MATERIAL FOR THE TASK Block Start

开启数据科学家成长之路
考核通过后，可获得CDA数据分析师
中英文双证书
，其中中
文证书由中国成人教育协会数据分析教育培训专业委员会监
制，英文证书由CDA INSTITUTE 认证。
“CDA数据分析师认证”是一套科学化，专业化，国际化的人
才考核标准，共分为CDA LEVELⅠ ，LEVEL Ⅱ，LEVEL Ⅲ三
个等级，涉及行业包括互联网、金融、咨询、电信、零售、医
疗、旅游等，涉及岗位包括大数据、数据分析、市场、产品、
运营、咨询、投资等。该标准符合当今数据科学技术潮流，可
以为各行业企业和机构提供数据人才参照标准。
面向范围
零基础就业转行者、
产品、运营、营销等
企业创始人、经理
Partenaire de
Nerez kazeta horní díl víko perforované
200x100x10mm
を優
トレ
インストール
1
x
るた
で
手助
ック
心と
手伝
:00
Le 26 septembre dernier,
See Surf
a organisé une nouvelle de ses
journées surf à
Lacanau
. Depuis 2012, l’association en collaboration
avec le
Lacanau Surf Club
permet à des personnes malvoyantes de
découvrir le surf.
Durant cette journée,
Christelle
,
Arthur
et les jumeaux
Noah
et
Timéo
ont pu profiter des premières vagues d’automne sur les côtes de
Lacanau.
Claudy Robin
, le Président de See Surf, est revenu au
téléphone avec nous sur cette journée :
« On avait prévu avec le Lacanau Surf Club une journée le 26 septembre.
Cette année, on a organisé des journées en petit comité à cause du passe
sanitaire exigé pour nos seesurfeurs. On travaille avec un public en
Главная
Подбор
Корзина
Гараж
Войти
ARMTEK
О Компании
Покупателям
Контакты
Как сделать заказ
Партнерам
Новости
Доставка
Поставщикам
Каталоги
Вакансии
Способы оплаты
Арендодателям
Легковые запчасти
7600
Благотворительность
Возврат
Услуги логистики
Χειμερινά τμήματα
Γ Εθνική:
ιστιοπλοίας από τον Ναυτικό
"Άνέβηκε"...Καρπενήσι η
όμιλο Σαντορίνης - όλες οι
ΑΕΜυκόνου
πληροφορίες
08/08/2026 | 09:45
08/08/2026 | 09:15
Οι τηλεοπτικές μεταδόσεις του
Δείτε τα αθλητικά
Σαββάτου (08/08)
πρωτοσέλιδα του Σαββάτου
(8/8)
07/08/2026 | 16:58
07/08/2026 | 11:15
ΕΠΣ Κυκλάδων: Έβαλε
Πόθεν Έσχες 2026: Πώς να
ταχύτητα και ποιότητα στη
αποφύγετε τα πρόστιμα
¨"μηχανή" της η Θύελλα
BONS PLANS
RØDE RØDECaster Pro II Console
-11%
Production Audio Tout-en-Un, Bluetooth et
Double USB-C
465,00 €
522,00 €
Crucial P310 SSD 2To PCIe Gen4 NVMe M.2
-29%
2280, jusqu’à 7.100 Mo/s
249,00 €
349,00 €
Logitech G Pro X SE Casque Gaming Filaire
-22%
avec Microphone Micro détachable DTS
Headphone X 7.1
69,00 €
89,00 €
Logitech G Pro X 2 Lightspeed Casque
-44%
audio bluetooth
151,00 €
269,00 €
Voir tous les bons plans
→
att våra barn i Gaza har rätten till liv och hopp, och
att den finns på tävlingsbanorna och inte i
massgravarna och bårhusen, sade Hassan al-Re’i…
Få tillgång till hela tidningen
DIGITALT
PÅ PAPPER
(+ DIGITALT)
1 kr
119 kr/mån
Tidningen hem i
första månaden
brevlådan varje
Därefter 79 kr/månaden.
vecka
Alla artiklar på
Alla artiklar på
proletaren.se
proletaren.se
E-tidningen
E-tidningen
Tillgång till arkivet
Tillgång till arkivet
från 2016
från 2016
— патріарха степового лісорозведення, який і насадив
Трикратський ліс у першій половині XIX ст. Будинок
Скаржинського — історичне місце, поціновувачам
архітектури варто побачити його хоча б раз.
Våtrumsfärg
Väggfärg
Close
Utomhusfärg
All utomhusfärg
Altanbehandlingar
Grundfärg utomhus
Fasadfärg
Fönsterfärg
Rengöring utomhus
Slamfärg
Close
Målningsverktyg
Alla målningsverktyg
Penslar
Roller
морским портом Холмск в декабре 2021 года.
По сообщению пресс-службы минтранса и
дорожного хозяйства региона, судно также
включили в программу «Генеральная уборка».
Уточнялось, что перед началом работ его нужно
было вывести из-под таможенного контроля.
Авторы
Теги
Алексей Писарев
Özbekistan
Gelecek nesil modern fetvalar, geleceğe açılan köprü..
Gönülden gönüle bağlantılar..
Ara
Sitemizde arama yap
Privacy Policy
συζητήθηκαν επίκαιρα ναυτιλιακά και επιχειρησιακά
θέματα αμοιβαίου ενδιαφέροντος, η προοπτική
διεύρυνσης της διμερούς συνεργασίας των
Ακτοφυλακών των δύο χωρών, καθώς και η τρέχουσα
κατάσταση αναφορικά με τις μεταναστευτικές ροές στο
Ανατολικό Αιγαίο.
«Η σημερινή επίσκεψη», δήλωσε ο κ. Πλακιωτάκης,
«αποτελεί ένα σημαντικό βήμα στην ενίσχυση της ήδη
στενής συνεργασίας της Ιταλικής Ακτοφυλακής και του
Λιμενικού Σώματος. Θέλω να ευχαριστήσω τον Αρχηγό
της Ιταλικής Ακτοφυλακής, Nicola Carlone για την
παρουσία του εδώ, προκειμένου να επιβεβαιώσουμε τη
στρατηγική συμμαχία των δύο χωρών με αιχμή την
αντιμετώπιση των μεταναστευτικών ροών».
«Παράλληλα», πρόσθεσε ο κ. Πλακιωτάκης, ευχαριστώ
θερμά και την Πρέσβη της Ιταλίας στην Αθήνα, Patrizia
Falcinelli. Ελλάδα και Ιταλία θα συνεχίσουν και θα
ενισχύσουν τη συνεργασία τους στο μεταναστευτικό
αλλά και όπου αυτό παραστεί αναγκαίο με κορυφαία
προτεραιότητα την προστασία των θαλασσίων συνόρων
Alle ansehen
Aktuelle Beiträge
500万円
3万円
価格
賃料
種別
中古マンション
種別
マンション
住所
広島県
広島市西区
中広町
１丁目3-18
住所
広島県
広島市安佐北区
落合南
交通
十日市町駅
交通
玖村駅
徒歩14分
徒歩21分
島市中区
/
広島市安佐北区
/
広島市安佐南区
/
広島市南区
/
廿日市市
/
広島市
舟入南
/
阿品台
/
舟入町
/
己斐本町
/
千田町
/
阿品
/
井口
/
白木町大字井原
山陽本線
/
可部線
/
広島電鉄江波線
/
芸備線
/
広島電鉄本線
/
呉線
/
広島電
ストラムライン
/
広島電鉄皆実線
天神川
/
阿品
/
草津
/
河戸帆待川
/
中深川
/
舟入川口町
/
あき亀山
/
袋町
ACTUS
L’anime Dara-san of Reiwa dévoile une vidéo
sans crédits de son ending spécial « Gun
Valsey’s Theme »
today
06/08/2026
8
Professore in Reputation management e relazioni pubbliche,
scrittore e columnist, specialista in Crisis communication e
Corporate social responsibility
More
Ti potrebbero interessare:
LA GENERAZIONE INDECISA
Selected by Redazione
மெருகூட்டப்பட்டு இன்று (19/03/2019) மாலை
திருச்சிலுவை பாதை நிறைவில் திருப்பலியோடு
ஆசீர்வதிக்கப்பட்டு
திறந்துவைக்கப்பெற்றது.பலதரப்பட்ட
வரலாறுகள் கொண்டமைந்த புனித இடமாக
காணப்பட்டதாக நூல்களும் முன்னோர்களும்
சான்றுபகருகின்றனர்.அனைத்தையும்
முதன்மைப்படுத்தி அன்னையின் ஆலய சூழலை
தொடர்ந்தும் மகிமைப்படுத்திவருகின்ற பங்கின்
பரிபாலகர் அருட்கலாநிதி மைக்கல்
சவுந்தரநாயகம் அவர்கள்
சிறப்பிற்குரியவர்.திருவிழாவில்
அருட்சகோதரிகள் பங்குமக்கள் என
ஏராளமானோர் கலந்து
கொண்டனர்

MATERIAL FOR THE TASK Block End

#### THE TASK:
Output the data as a Markdown table with the columns "Row" and "Line", covering the lines from the start of the data through the line containing "Partenaire de". Number each row and omit any blank lines.

#### TASK RESPONSE:
| Row | Line |
|---|---|
| 1 | 开启数据科学家成长之路 |
| 2 | 考核通过后，可获得CDA数据分析师 |
| 3 | 中英文双证书 |
| 4 | ，其中中 |
| 5 | 文证书由中国成人教育协会数据分析教育培训专业委员会监 |
| 6 | 制，英文证书由CDA INSTITUTE 认证。 |
| 7 | “CDA数据分析师认证”是一套科学化，专业化，国际化的人 |
| 8 | 才考核标准，共分为CDA LEVELⅠ ，LEVEL Ⅱ，LEVEL Ⅲ三 |
| 9 | 个等级，涉及行业包括互联网、金融、咨询、电信、零售、医 |
| 10 | 疗、旅游等，涉及岗位包括大数据、数据分析、市场、产品、 |
| 11 | 运营、咨询、投资等。该标准符合当今数据科学技术潮流，可 |
| 12 | 以为各行业企业和机构提供数据人才参照标准。 |
| 13 | 面向范围 |
| 14 | 零基础就业转行者、 |
| 15 | 产品、运营、营销等 |
| 16 | 企业创始人、经理 |
| 17 | Partenaire de |